• _DATA LISTING_
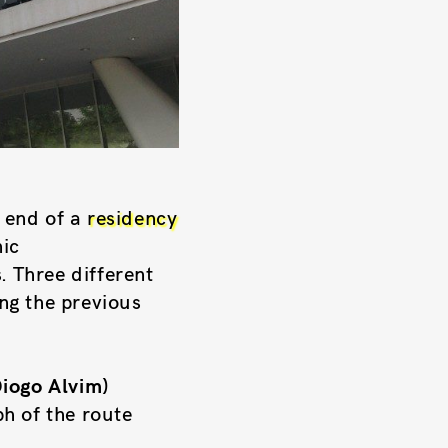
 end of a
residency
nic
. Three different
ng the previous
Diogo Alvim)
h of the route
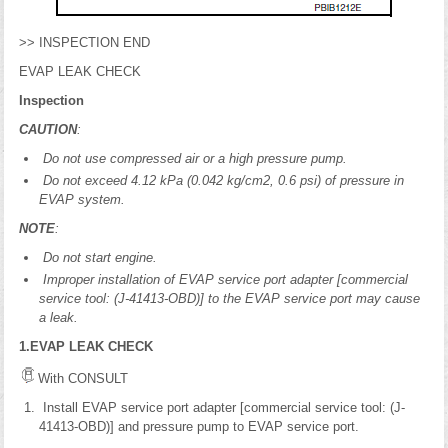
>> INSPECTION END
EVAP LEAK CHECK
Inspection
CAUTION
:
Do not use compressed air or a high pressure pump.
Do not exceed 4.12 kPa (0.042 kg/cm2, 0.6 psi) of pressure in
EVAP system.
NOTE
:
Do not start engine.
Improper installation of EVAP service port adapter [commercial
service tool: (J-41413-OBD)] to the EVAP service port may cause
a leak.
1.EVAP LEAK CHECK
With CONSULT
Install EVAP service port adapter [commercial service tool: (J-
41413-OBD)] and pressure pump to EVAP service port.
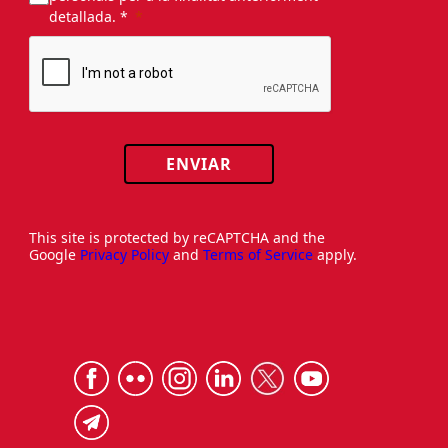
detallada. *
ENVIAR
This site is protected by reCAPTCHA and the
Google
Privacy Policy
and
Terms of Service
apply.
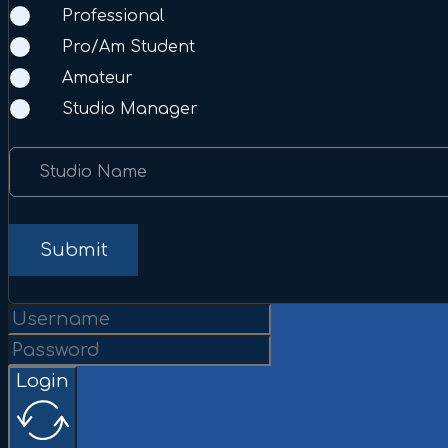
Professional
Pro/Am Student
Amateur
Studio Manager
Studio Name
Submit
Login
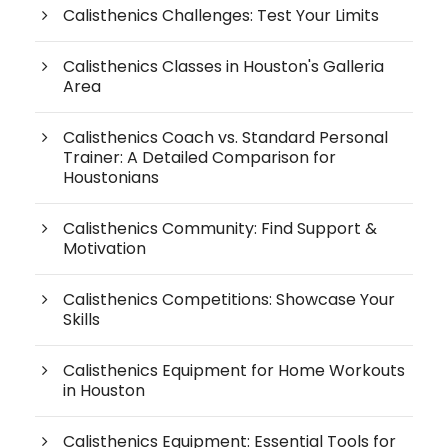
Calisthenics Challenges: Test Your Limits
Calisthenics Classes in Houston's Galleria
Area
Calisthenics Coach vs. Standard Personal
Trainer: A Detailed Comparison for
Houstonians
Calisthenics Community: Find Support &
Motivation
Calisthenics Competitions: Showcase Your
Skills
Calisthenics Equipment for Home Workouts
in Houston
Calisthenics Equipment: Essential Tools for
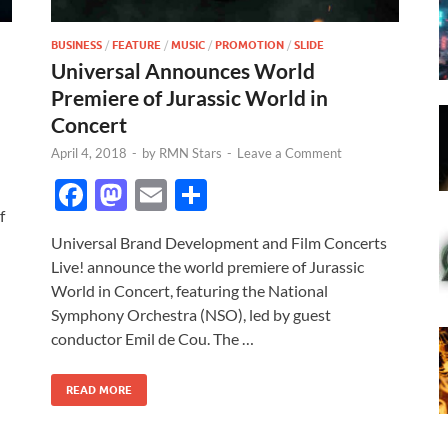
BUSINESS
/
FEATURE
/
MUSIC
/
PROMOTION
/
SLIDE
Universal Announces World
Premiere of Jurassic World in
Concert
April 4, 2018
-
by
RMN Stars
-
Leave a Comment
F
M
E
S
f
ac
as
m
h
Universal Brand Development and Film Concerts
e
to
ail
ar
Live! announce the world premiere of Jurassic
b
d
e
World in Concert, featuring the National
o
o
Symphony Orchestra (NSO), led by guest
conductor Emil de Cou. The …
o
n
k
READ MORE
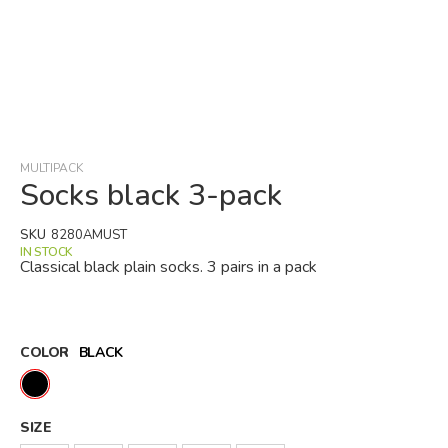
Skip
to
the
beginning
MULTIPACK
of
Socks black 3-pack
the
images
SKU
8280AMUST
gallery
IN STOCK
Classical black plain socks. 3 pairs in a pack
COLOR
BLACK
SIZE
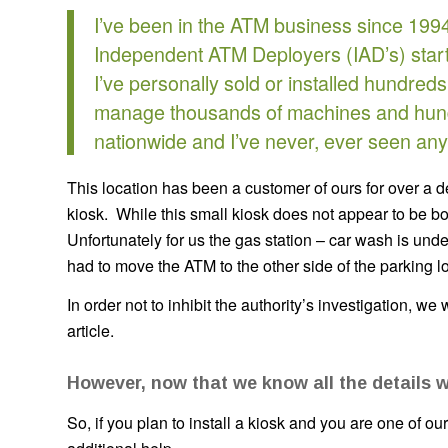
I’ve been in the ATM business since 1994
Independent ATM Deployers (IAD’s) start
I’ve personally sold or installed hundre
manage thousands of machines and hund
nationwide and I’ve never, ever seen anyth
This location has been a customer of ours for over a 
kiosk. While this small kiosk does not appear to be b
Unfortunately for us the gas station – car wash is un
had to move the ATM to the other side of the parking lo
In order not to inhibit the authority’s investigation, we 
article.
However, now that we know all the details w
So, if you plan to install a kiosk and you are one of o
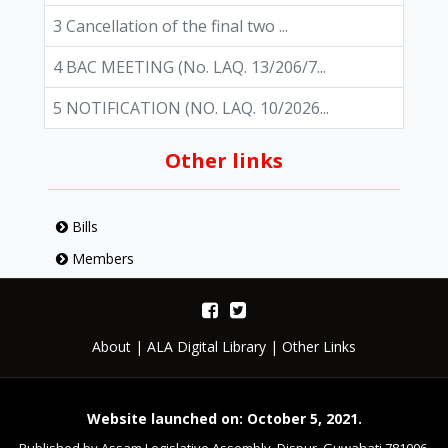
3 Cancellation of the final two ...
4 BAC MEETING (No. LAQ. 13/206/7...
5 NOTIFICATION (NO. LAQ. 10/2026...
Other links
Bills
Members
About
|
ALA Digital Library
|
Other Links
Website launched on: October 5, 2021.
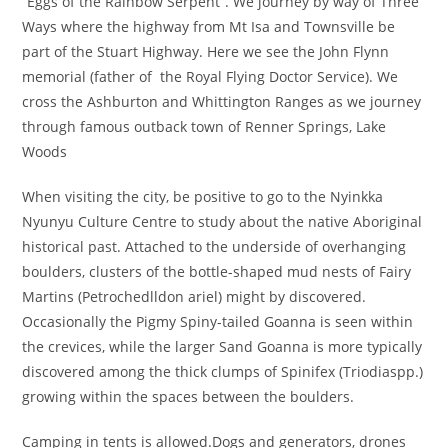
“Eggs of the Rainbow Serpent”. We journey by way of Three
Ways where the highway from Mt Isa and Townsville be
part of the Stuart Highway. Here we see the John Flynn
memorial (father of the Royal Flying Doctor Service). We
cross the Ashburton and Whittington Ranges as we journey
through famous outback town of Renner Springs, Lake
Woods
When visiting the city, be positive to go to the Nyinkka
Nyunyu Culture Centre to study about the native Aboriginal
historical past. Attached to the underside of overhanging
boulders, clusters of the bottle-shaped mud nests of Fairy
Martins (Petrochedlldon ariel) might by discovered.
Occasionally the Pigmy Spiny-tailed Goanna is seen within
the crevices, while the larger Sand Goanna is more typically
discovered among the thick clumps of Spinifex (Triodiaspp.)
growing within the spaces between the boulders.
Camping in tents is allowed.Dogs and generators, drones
* * *
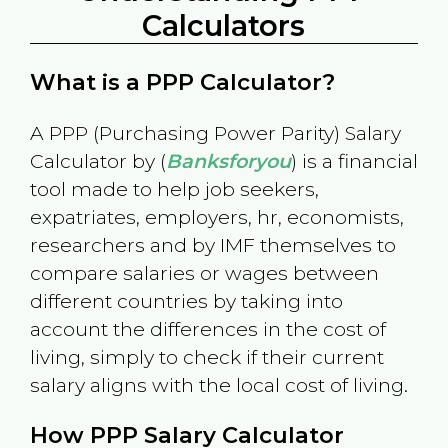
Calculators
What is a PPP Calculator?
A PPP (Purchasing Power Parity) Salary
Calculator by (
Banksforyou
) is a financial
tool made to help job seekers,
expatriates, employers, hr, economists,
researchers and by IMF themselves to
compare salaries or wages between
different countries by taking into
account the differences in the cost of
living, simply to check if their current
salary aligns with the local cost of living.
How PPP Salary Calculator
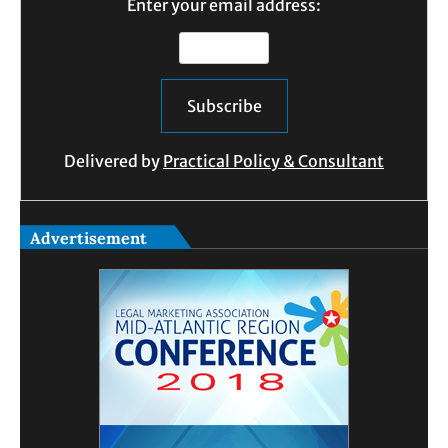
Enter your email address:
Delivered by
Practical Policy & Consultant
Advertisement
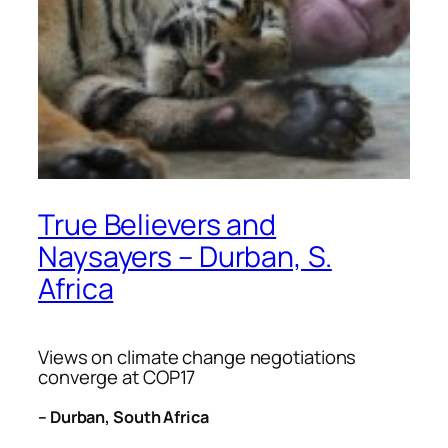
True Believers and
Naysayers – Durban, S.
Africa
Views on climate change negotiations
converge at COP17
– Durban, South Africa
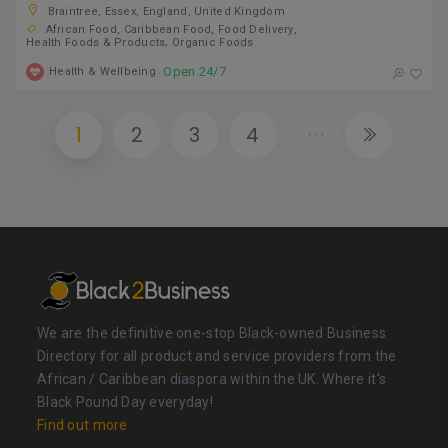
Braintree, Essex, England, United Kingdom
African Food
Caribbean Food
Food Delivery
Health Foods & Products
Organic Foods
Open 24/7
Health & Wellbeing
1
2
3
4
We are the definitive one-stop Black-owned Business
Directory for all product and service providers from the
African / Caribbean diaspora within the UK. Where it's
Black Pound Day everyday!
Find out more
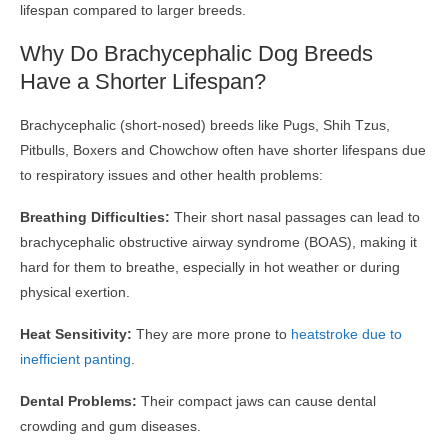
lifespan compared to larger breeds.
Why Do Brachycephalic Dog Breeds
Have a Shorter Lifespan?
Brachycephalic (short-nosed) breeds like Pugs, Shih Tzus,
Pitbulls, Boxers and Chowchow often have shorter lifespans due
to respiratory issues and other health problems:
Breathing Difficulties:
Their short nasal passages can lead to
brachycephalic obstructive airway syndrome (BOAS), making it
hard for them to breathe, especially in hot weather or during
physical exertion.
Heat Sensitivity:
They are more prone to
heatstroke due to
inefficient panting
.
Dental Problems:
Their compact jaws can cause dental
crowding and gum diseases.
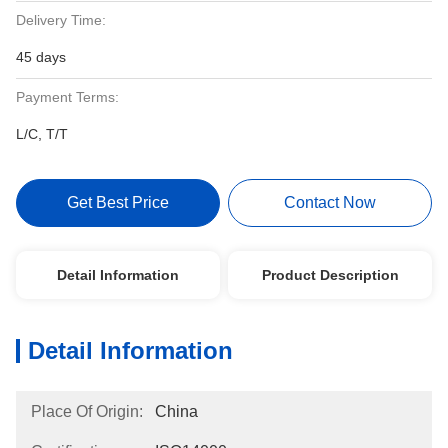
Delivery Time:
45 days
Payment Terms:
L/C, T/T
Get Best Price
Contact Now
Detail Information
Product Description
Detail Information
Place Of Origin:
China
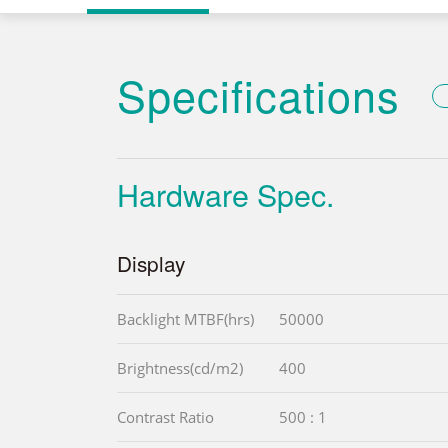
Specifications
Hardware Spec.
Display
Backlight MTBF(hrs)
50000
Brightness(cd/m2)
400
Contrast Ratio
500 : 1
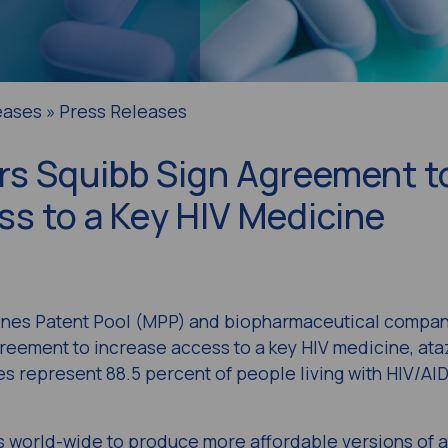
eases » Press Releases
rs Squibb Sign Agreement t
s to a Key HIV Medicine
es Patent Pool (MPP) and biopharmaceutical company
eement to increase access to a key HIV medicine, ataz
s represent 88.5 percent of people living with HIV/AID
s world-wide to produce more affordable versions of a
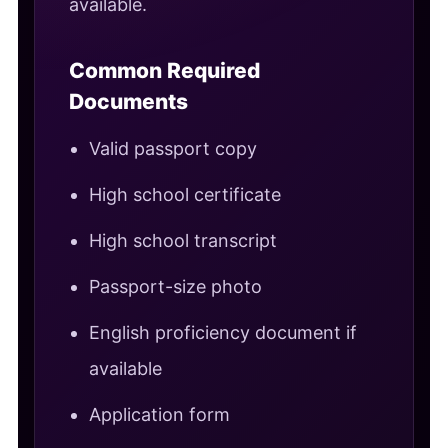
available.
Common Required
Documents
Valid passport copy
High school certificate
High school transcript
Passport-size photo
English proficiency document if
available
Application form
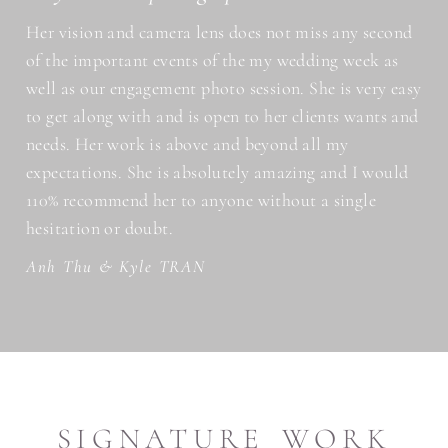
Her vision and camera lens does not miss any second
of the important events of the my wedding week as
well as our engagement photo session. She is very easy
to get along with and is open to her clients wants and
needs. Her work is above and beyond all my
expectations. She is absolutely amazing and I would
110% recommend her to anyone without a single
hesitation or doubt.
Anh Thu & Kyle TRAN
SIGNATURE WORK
--
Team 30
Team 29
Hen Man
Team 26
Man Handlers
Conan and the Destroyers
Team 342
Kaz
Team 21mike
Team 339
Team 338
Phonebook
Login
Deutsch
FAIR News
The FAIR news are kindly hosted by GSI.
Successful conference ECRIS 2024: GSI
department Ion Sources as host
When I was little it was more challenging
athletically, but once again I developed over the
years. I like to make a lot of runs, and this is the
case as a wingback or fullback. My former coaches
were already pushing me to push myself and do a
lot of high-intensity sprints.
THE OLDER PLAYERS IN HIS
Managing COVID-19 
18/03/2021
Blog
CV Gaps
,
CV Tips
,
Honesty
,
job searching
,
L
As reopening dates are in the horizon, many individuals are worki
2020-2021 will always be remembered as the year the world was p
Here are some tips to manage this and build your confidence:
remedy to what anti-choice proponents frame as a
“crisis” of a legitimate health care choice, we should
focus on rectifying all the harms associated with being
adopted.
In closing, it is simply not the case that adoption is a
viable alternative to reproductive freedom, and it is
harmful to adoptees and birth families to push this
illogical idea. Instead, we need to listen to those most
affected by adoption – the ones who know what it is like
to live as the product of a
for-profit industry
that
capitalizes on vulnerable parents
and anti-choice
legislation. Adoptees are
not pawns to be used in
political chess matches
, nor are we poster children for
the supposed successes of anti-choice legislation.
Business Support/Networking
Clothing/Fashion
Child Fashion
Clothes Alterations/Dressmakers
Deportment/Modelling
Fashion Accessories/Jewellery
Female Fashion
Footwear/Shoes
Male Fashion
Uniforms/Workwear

• _EXERCISE_
Using the material, count every line where the word "Jurassic" appears and give only the number.

• _RESPONSE AREA_
2